Stock GM 64-inch leafs above.

Above are the leafs after being re-arched.

The rear hanger was flipped and a 7-inch shackle was used.

As the rear suspension droops, the shackle droops as well to provide more travel.


To compensate for the longer leafs, the front mount (spring hanger) is move forward so the bottom left hole of the bracket is relocated into the bottom right hole in the frame.


Here you can see it all together. The owner ran out of jack trying the lift the rear of the truck up to check wheel travel.

Here’s the truck sitting normal.


Andres629’s Conversion:

Forum member Andres629 did a 64-Inch Chevy leaf swap with the Belltech 6400 shackle flip. His Ranger had a 4-Inch suspension lift, but he broke a rear spring. He had the 64-Inch leafs re-arch 13-Inches in installed them with a shackle flip, Belltech 6400 shackles and eliminated the lift block.

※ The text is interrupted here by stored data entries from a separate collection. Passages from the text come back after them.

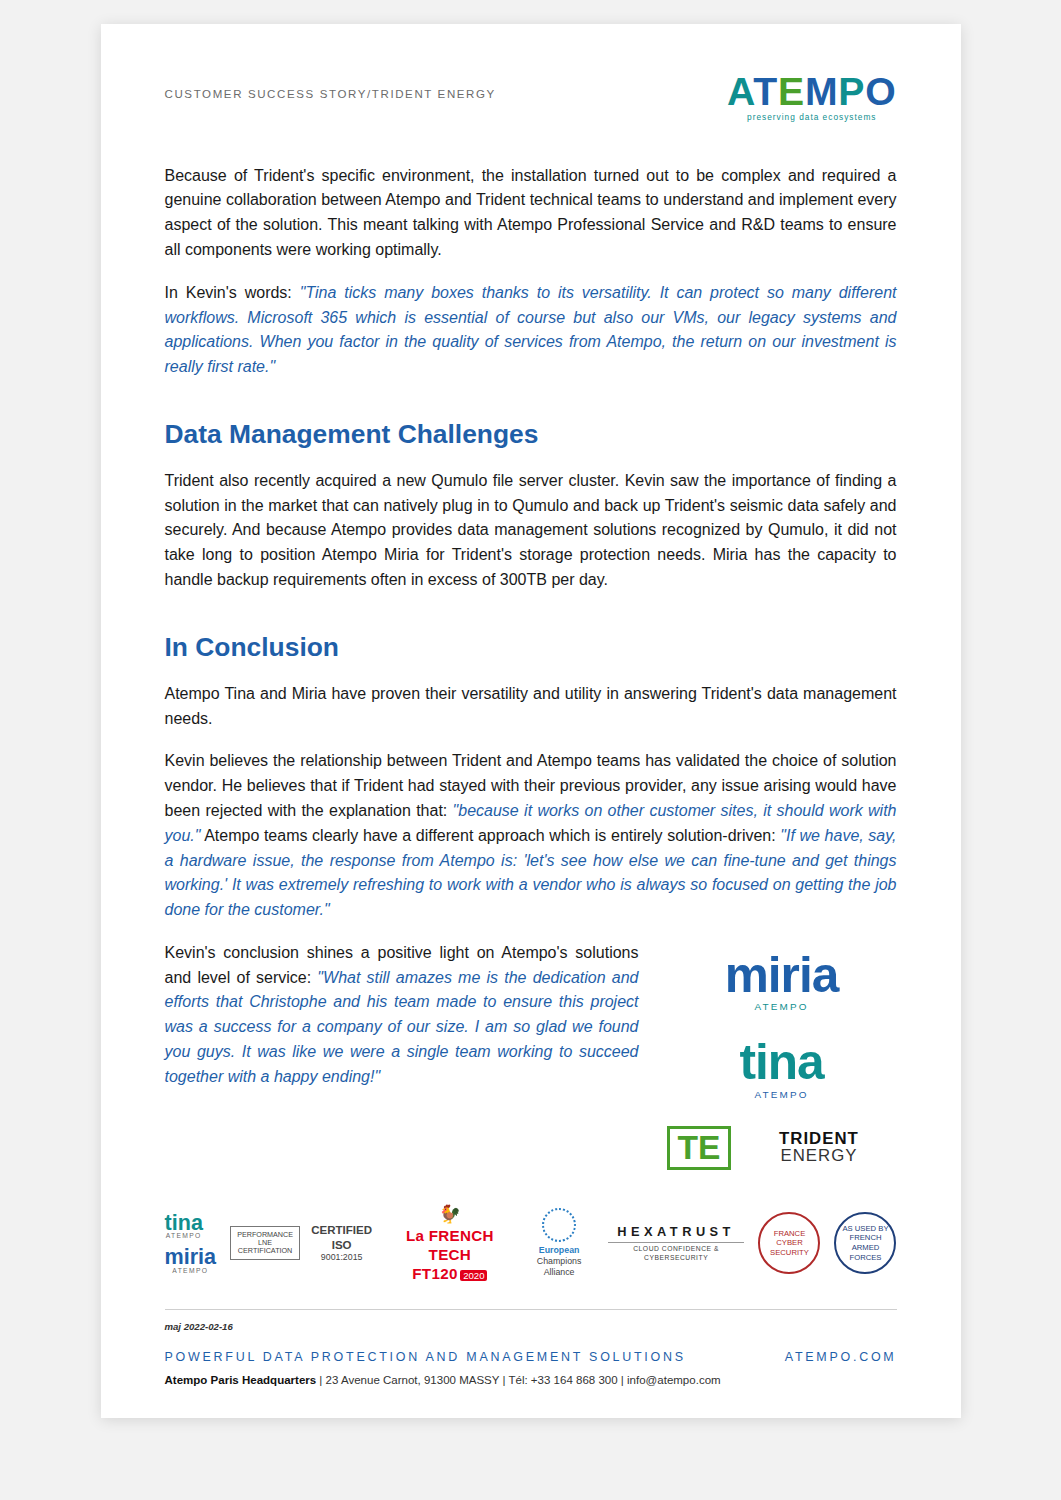Customer Success Story/Trident Energy
ATEMPO
preserving data ecosystems
Because of Trident's specific environment, the installation turned out to be complex and required a genuine collaboration between Atempo and Trident technical teams to understand and implement every aspect of the solution. This meant talking with Atempo Professional Service and R&D teams to ensure all components were working optimally.
In Kevin's words: "Tina ticks many boxes thanks to its versatility. It can protect so many different workflows. Microsoft 365 which is essential of course but also our VMs, our legacy systems and applications. When you factor in the quality of services from Atempo, the return on our investment is really first rate."
Data Management Challenges
Trident also recently acquired a new Qumulo file server cluster. Kevin saw the importance of finding a solution in the market that can natively plug in to Qumulo and back up Trident's seismic data safely and securely. And because Atempo provides data management solutions recognized by Qumulo, it did not take long to position Atempo Miria for Trident's storage protection needs. Miria has the capacity to handle backup requirements often in excess of 300TB per day.
In Conclusion
Atempo Tina and Miria have proven their versatility and utility in answering Trident's data management needs.
Kevin believes the relationship between Trident and Atempo teams has validated the choice of solution vendor. He believes that if Trident had stayed with their previous provider, any issue arising would have been rejected with the explanation that: "because it works on other customer sites, it should work with you." Atempo teams clearly have a different approach which is entirely solution-driven: "If we have, say, a hardware issue, the response from Atempo is: 'let's see how else we can fine-tune and get things working.' It was extremely refreshing to work with a vendor who is always so focused on getting the job done for the customer."
Kevin's conclusion shines a positive light on Atempo's solutions and level of service: "What still amazes me is the dedication and efforts that Christophe and his team made to ensure this project was a success for a company of our size. I am so glad we found you guys. It was like we were a single team working to succeed together with a happy ending!"
miria
ATEMPO
tina
ATEMPO
TE
TRIDENT ENERGY
tinaATEMPO
miriaATEMPO
PERFORMANCE
LNE
CERTIFICATION
CERTIFIED ISO9001:2015
🐓
La FRENCH TECH
FT120 2020
European
Champions Alliance
HEXATRUST
CLOUD CONFIDENCE & CYBERSECURITY
FRANCE
CYBER
SECURITY
AS USED BY
FRENCH
ARMED FORCES
maj 2022-02-16
POWERFUL DATA PROTECTION AND MANAGEMENT SOLUTIONS ATEMPO.COM
Atempo Paris Headquarters | 23 Avenue Carnot, 91300 MASSY | Tél: +33 164 868 300 | info@atempo.com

Chevy 64-Inch leafs with the 13-inch arch next to a stock Ranger leaf

Shackle flip with Belltech 6400 shackle

After installation


Andres629 ended up adding a 3-inch lift block in the rear to level the truck. If he had kept the stock shackle (but flipped) instead of the longer (lowering) Belltech shackle, and the factory lift block, he probably would have had enough lift with the 13-inches or arch to be level.